Tax-Cut Surrealism

March 02, 1992

House Budget Committee chairman Leon E. Panetta said it well when he described the tax bill steamrollered to passage by the Democratic congressional leadership as "the first act in a surrealistic play that may have no ending."

The highly respected California Democrat has long been unhappy with election-year posturing by both parties that could lead to further ballooning of the national debt. But like all too many Democrats, he dutifully voted the party line in setting up a confrontation with President Bush.

Among the obedient majority were all Democrats in the Maryland delegation except Rep. Tom McMillen, who rightly concluded he wants no part of the administration proposal or its Democratic alternative. We expect Rep. Steny Hoyer to stand up and salute Democratic every time, because he is fourth banana in the party leadership. Most of his colleagues can also be expected to get along by going along since they are not tax experts.

But then there is Rep. Ben Cardin, the first Maryland member of the tax-writing House Ways and Means Committee in half a century. Mr.

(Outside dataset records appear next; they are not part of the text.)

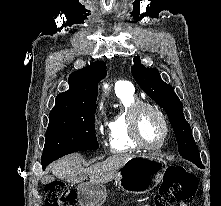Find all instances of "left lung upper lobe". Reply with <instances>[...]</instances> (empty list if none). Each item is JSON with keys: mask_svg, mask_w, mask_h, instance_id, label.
<instances>
[{"mask_svg": "<svg viewBox=\"0 0 221 206\" xmlns=\"http://www.w3.org/2000/svg\"><path fill=\"white\" fill-rule=\"evenodd\" d=\"M131 72L138 85L167 112L176 135L180 155L193 163H200L191 127L184 117L182 103L173 87L161 79L157 69L146 68L141 64L139 56L134 57Z\"/></svg>", "mask_w": 221, "mask_h": 206, "instance_id": "left-lung-upper-lobe-1", "label": "left lung upper lobe"}]
</instances>
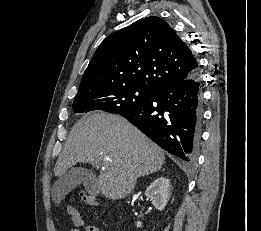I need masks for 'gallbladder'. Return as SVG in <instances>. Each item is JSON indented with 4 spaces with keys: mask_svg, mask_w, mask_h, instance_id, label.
Listing matches in <instances>:
<instances>
[{
    "mask_svg": "<svg viewBox=\"0 0 261 231\" xmlns=\"http://www.w3.org/2000/svg\"><path fill=\"white\" fill-rule=\"evenodd\" d=\"M80 184H83L90 193L95 195L99 193L94 174L84 167H73L55 183L53 190L54 200H61ZM56 195L57 199L55 198Z\"/></svg>",
    "mask_w": 261,
    "mask_h": 231,
    "instance_id": "bac80fb5",
    "label": "gallbladder"
}]
</instances>
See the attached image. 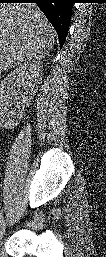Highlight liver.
Returning a JSON list of instances; mask_svg holds the SVG:
<instances>
[{"mask_svg": "<svg viewBox=\"0 0 106 257\" xmlns=\"http://www.w3.org/2000/svg\"><path fill=\"white\" fill-rule=\"evenodd\" d=\"M54 30L34 3L0 5V70L44 58L54 46Z\"/></svg>", "mask_w": 106, "mask_h": 257, "instance_id": "liver-1", "label": "liver"}]
</instances>
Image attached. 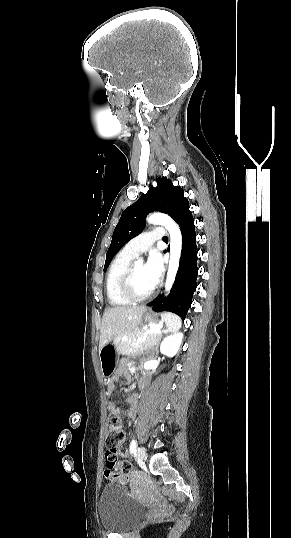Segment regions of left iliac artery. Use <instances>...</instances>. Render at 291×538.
<instances>
[{
  "mask_svg": "<svg viewBox=\"0 0 291 538\" xmlns=\"http://www.w3.org/2000/svg\"><path fill=\"white\" fill-rule=\"evenodd\" d=\"M130 453L131 454L136 453V441L134 439L130 443Z\"/></svg>",
  "mask_w": 291,
  "mask_h": 538,
  "instance_id": "left-iliac-artery-1",
  "label": "left iliac artery"
}]
</instances>
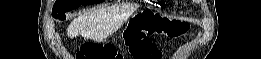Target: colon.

Cardin must know this legislation is a phony that will do little to get the nation out of recession and do a lot to condemn it to more and more federal debt.

Just what is wrong with a measure that would increase taxes on the wealthiest 1.3 percent of the population in order to give middle-class taxpayers yearly credits of up $200 each, or 55 cents a day? What's wrong is that the paltry 55 cents a day adds up to real money -- $46 billion -- when spread over the population. What's also wrong is that the legislative pretense of paying for this revenue loss by soaking the rich falls apart when one measures the chances -- almost zilch -- that Congress will let the tax cut expire after its allotted two years.

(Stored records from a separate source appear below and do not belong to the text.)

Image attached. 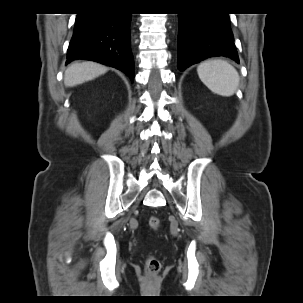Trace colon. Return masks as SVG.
I'll return each mask as SVG.
<instances>
[{
  "mask_svg": "<svg viewBox=\"0 0 303 303\" xmlns=\"http://www.w3.org/2000/svg\"><path fill=\"white\" fill-rule=\"evenodd\" d=\"M149 226L152 229H158L160 227V220L157 217H151L149 219ZM145 269L149 276H155L160 271V262L154 255H149L145 262Z\"/></svg>",
  "mask_w": 303,
  "mask_h": 303,
  "instance_id": "colon-1",
  "label": "colon"
}]
</instances>
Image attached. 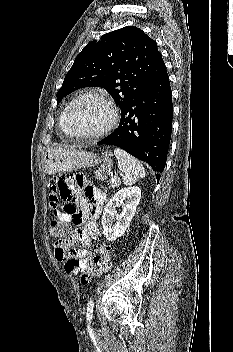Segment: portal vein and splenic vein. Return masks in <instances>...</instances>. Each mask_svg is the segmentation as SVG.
Listing matches in <instances>:
<instances>
[{
	"label": "portal vein and splenic vein",
	"instance_id": "obj_1",
	"mask_svg": "<svg viewBox=\"0 0 233 352\" xmlns=\"http://www.w3.org/2000/svg\"><path fill=\"white\" fill-rule=\"evenodd\" d=\"M117 180V178L115 176L111 177V182H115Z\"/></svg>",
	"mask_w": 233,
	"mask_h": 352
}]
</instances>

Earlier, we noted that the Democratic leadership got its measure out of Ways and Means by offering tax breaks to Southern lumber interests. Thursday it got the measure through the House by passing out goodies to the Michigan, Massachusetts and Ohio delegations. This is Christmas in February.

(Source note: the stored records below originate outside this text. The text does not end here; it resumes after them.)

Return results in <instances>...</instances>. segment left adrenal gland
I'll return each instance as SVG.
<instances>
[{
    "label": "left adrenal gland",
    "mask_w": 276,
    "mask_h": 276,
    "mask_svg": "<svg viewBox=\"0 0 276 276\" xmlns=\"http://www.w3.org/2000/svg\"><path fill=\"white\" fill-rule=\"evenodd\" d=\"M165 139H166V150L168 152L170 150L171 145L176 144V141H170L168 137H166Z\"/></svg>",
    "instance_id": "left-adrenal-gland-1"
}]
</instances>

Now comes the Senate Finance Committee, where Chairman Lloyd Bentsen has agreed to raise taxes on the rich instead of paying for middle-class tax cuts by reductions in defense spending. The "peace dividend" would be diverted to civilian pork barrel. His committee is expected to pass a bill slightly more to President Bush's liking; alas, a veto is not assured. Despite shrill oratory, there is remarkable convergence behind such economic-stimulus proposals as tax reductions in capital gains, depreciation and industrial investment.

Which brings us back to Mr. Panetta. What bothers him -- and us -- is that these proposed tax cuts mortally threaten the 1990 budget agreement to instill needed discipline in fiscal management. We hope the tax charade will be a "surrealistic drama with no ending." But we fear the drama will have an ending -- an incumbent-protective tax cut -- that won't be good for the country.